▶ _Exercise prompt_
Every record below needs to be set down exactly. Pictures do not belong in the copy.
........
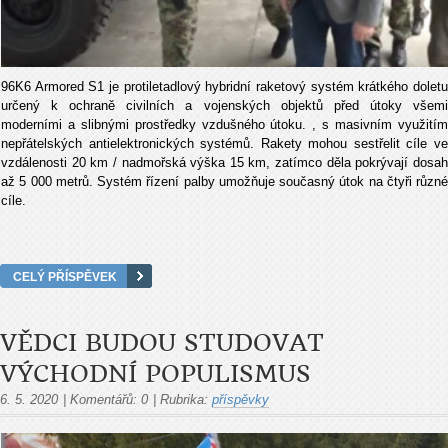
96K6 Armored S1 je protiletadlový hybridní raketový systém krátkého doletu
určený k ochraně civilních a vojenských objektů před útoky všemi
moderními a slibnými prostředky vzdušného útoku. , s masivním využitím
nepřátelských antielektronických systémů. Rakety mohou sestřelit cíle ve
vzdálenosti 20 km / nadmořská výška 15 km, zatímco děla pokrývají dosah
až 5 000 metrů. Systém řízení palby umožňuje současný útok na čtyři různé
cíle.
CELÝ PŘÍSPĚVEK
VĚDCI BUDOU STUDOVAT
VÝCHODNÍ POPULISMUS
6. 5. 2020
|
Komentářů:
0
|
Rubrika:
příspěvky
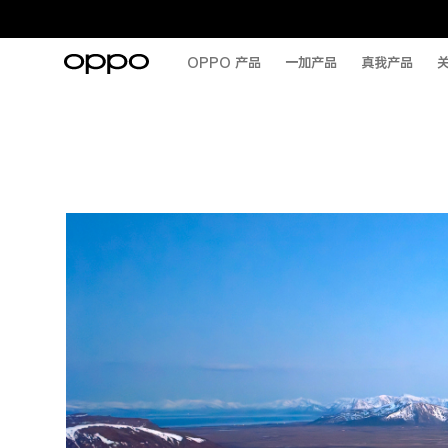
OPPO 产品
一加产品
真我产品
关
........
▶ _Exercise response_
96K6 Armored S1 je protiletadlový hybridní raketový systém krátkého doletu
určený k ochraně civilních a vojenských objektů před útoky všemi
moderními a slibnými prostředky vzdušného útoku. , s masivním využitím
nepřátelských antielektronických systémů. Rakety mohou sestřelit cíle ve
vzdálenosti 20 km / nadmořská výška 15 km, zatímco děla pokrývají dosah
až 5 000 metrů. Systém řízení palby umožňuje současný útok na čtyři různé
cíle.
CELÝ PŘÍSPĚVEK
VĚDCI BUDOU STUDOVAT
VÝCHODNÍ POPULISMUS
6. 5. 2020
|
Komentářů:
0
|
Rubrika:
příspěvky
OPPO 产品
一加产品
真我产品
关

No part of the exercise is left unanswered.